Brief -> Comb through the entries for "trustee" and pull out each line that holds it.

Stored data ->
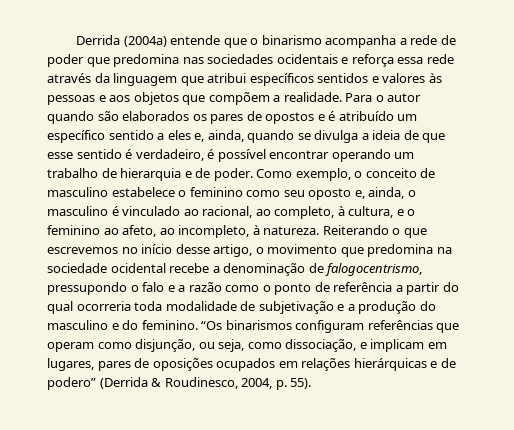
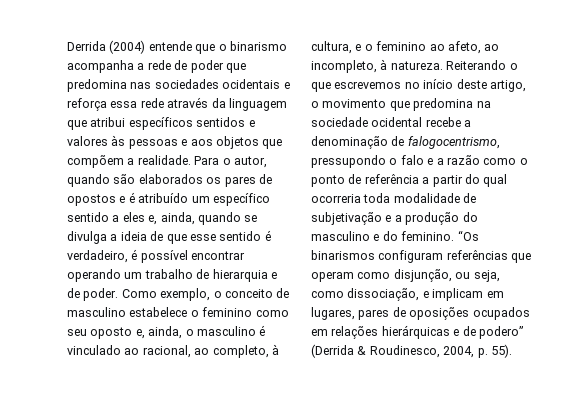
[123,36,167,47] (2004a) -> [109,40,146,54] (2004)
[387,93,422,102] autor -> [233,156,267,168] autor,
[175,244,210,254] desse -> [456,79,487,89] deste

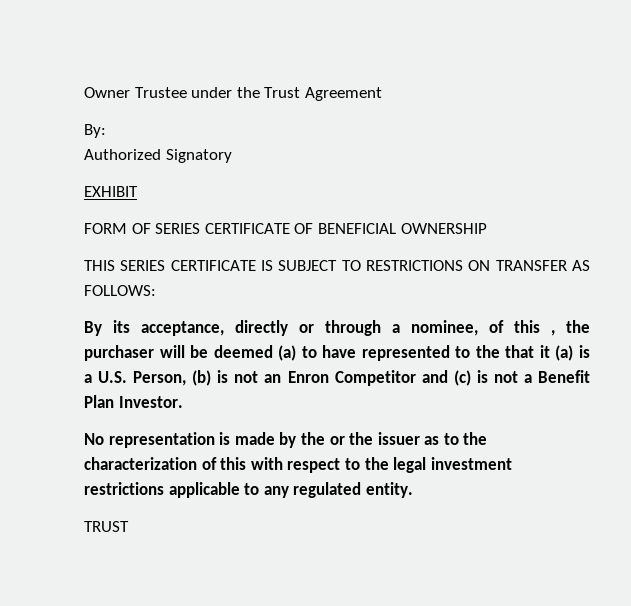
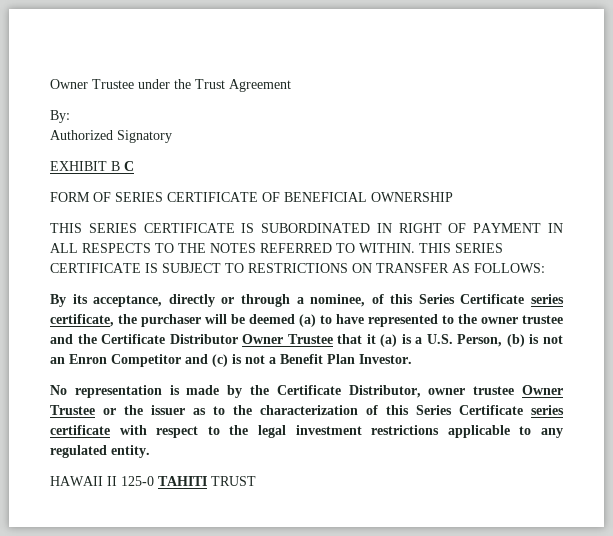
(138, 191) none -> [111,161,134,171] B C
(273, 265) none -> [261,223,563,233] [50,243,503,253] [50,263,158,273] SUBORDINATED IN RIGHT OF PAYMENT IN ALL RESPECTS TO THE NOTES REFERRED TO WITHIN. THIS SERIES CERTIFICATE IS
[551,330,555,336] , -> [418,294,564,304] [50,314,114,327] Series Certificate series certificate,
(500, 351) none -> [481,315,563,324] [50,334,333,344] owner trustee and the Certificate Distributor Owner Trustee
(325, 438) none -> [276,385,564,398] [50,405,95,415] Certificate Distributor, owner trustee Owner Trustee
(247, 463) none -> [416,405,564,415] [50,425,110,435] Series Certificate series certificate
(413, 490) none -> [50,476,207,486] HAWAII II 125-0 TAHITI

Task output ->
(500, 351) none -> [481,315,563,324] [50,334,333,344] owner trustee and the Certificate Distributor Owner Trustee
(325, 438) none -> [276,385,564,398] [50,405,95,415] Certificate Distributor, owner trustee Owner Trustee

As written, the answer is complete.